Rey’s not sure the desert has a particular smell, even after living there for so many years—but it’s better than whatever else he might sense on her. She nods. “It’s where Snoke found me. I was a foundling, sent to work in the wastes of Jakku until my powers manifested.”

“You were so alone.” His tone is wistful, and Rey feels it like an ache in her chest. 

“So were you.”

She was friendless as a foundling, abandoned and unwanted even by the other children who shied away from the strange things that happened around her. Snoke later explained those were early manifestations of her magic, bursting out of her in moments of high emotion. It made her an unlikely prospect for fostering or adoption, and in the end she was sent to Jakku under the dubious care of a man called Unkar Plutt, to pick through the bones of wreckage out in the sands. When Snoke found her, she hoped that finally someone finally came for her who’d care for her like the families who took the other foundlings. Instead she ended up shuttered behind Snoke’s cold castle walls, where nobody considered her worthy of their time or respect until she was a fully fledged mage. 

Kylo understood, because Kylo had served his time in the castle as well. 

Rey lifts her hand—not the one that touched the sword—and reaches out for him. She can’t control the tremor running through her arm; fear, but not fear of what he is capable of doing to her in all his awesome being. This is the ache in her chest spreading through her bones, across her skin. For once, there is something more terrifying to her than failing Snoke’s test and being stripped of her magic.

Kylo doesn’t move, watching her hand as it descends onto his snout, and it seems like he’s holding his breath. Rey thinks she is too.

He’s hot to the touch. Not painfully so—not burning hot—but warmer than the skin of a man. She closes her eyes, feeling the answering note from her soul ring in harmony with his. 

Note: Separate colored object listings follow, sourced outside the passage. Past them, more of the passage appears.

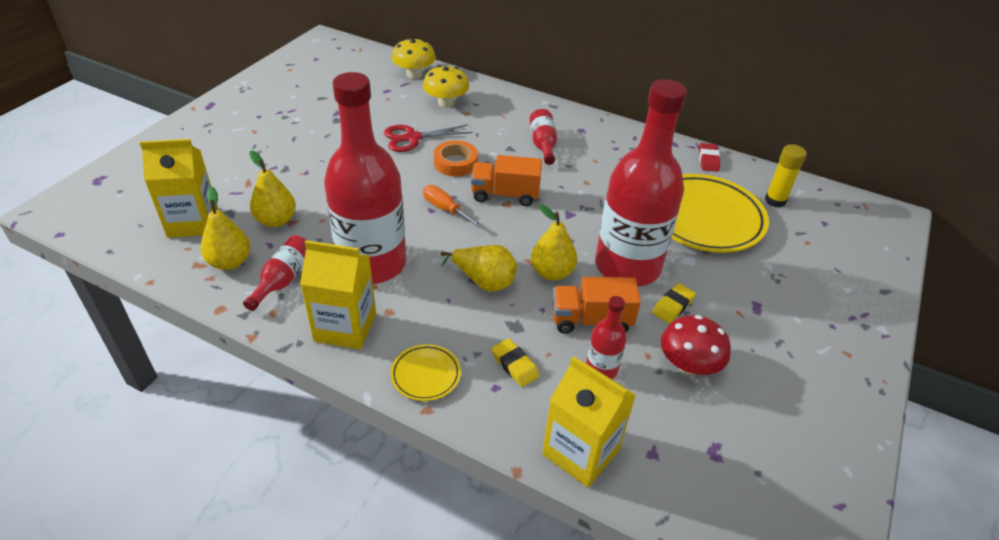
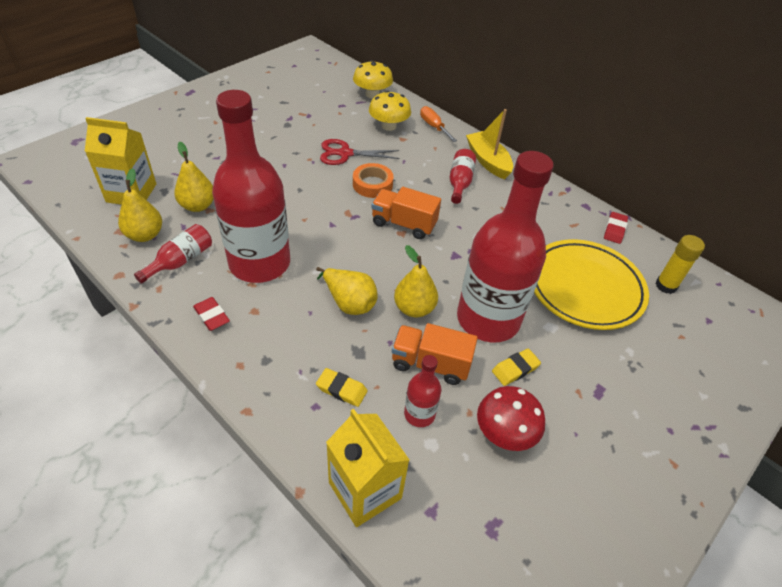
camera: 15 degrees right, 5 degrees up
(345, 327) = (212, 316): yellow carton -> red eraser
(426, 375) = (260, 378): yellow plate -> none
(445, 209) = (344, 226): orange screwdriver -> orange screwdriver (434, 126)
(515, 365) = (341, 389): yellow eraser -> yellow eraser turned 45 degrees counterclockwise
(561, 119) = (488, 161): none -> yellow boat

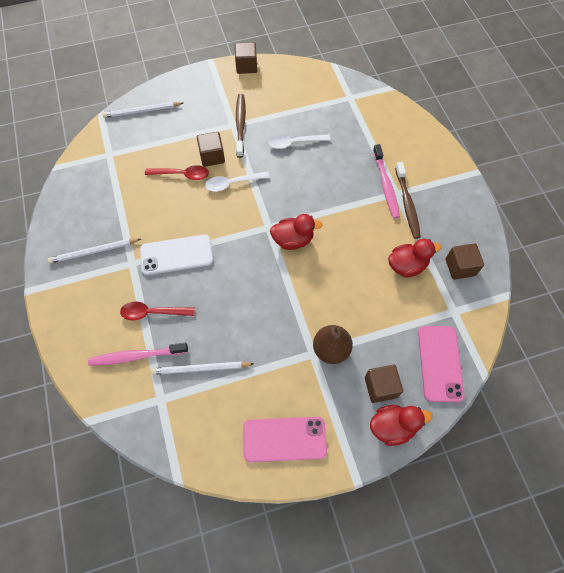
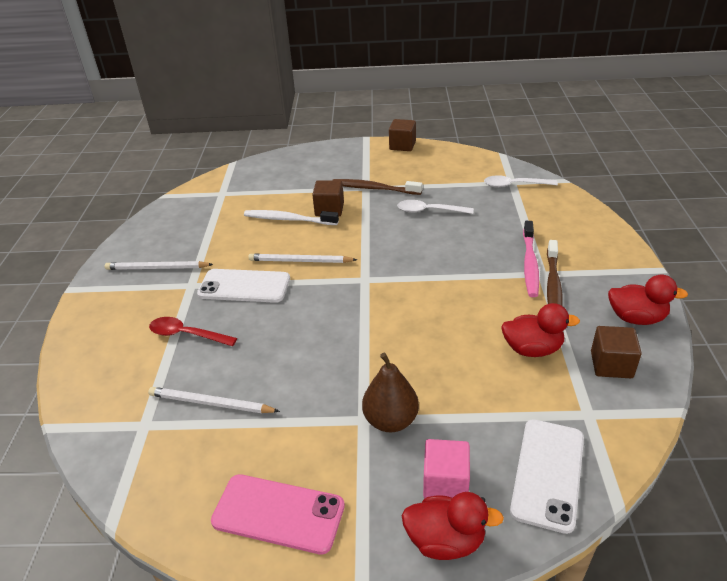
camera: 20 degrees right, 25 degrees down
(136, 356) = (143, 373): pink toothbrush -> none
(142, 111) = (275, 166): white pencil -> white pencil (300, 261)
(182, 174) = (288, 219): red spoon -> white toothbrush
(232, 183) = (341, 235): white spoon -> white spoon (514, 185)
(240, 125) = (374, 188): brown toothbrush -> brown toothbrush turned 90 degrees counterclockwise
(293, 240) = (389, 296): red duck -> red duck (636, 318)
(380, 387) = (445, 483): brown cube -> pink cube
(440, 363) = (548, 473): pink phone -> white phone

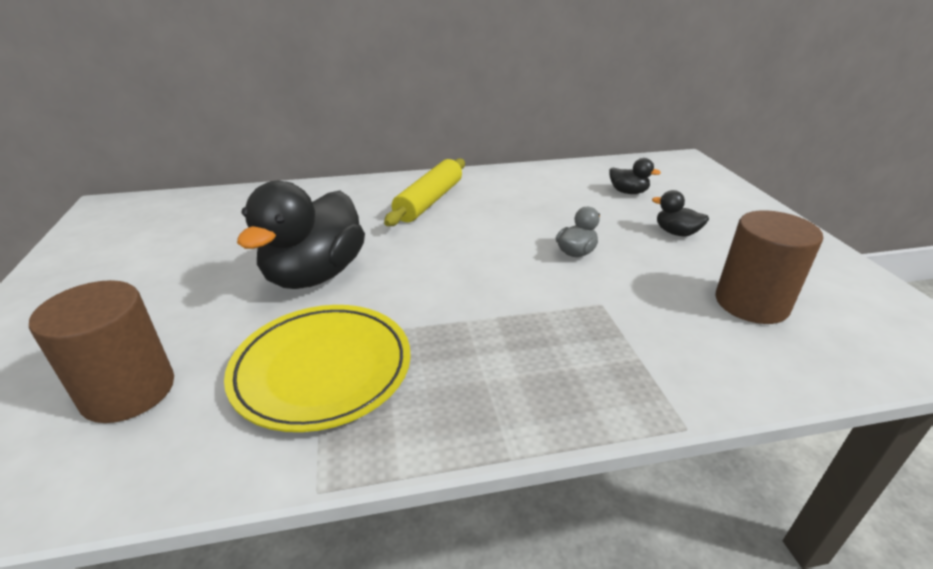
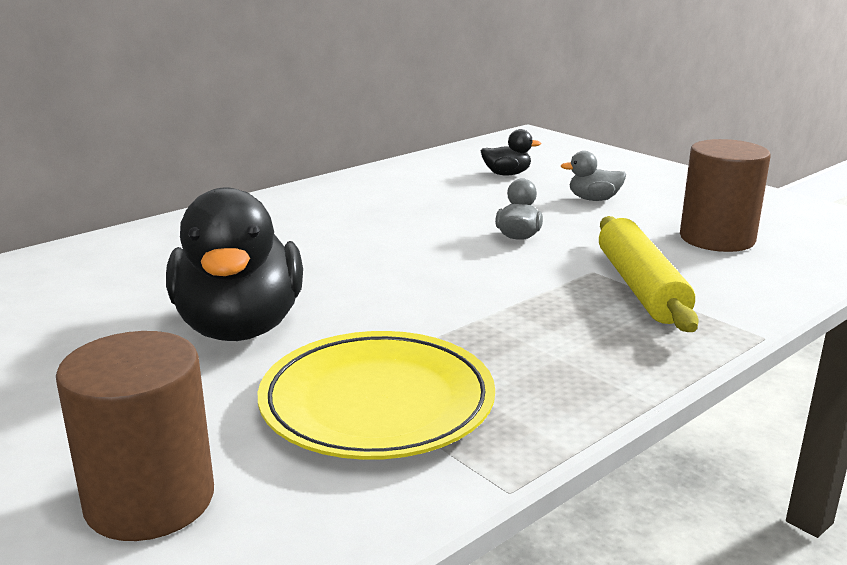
camera: 30 degrees left, 10 degrees down
(429, 201) = (289, 225): yellow rolling pin -> yellow rolling pin (641, 287)
(676, 233) = (593, 199): black duck -> grey duck

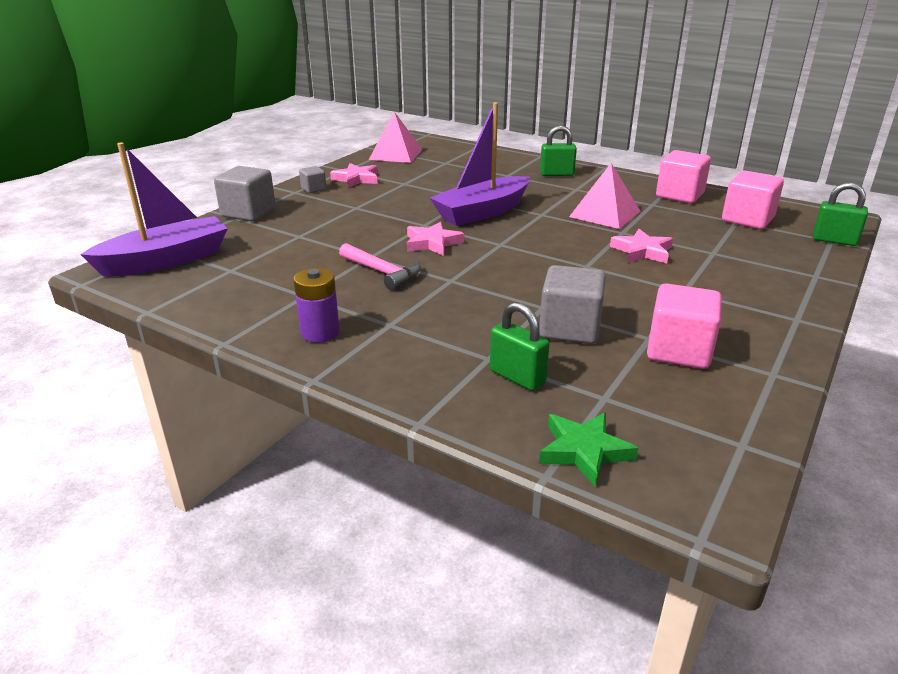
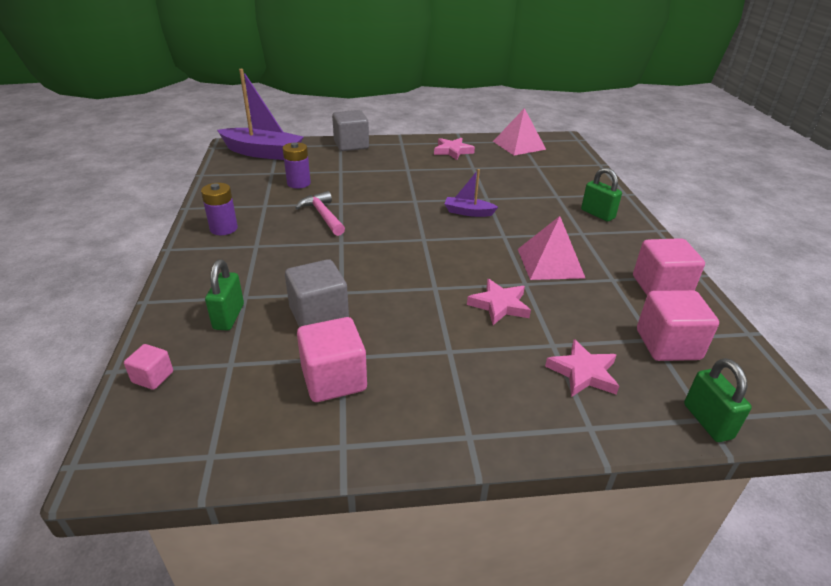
camera: 50 degrees right, 5 degrees up
(286, 263) = (298, 183): none -> purple battery
(313, 189) = (414, 146): grey cube -> none
(382, 272) = (323, 215): pink hammer -> pink hammer turned 150 degrees clockwise
(432, 243) = (389, 214): pink star -> pink star (583, 373)
(482, 212) = (468, 212): purple boat -> purple boat, size x0.50
(584, 451) = (153, 377): green star -> pink cube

She doesn’t see him this time, but it doesn’t matter. She knows him and that’s enough; he has as many sharp edges inside as out, fierce and thorny and so, so scared. He’s lonely too, but his loneliness goes back for far more years than hers—he’s been trapped like this, down here, since before she was born, and all the years he spent with Snoke he was isolated, friendless. Hiding behind the mask of a mage and warrior to protect his vulnerable center, hoping that if he could prove himself truly powerful people would like him. He’s the other side of the mirror inside her.

Rey. He lifts her name out of her mind, sighing it back to her. It’s more than a word—it shines, a shaft of sunlight, exactly how she feels to him

And there, hidden underneath all of his armor, is his real name. Ben.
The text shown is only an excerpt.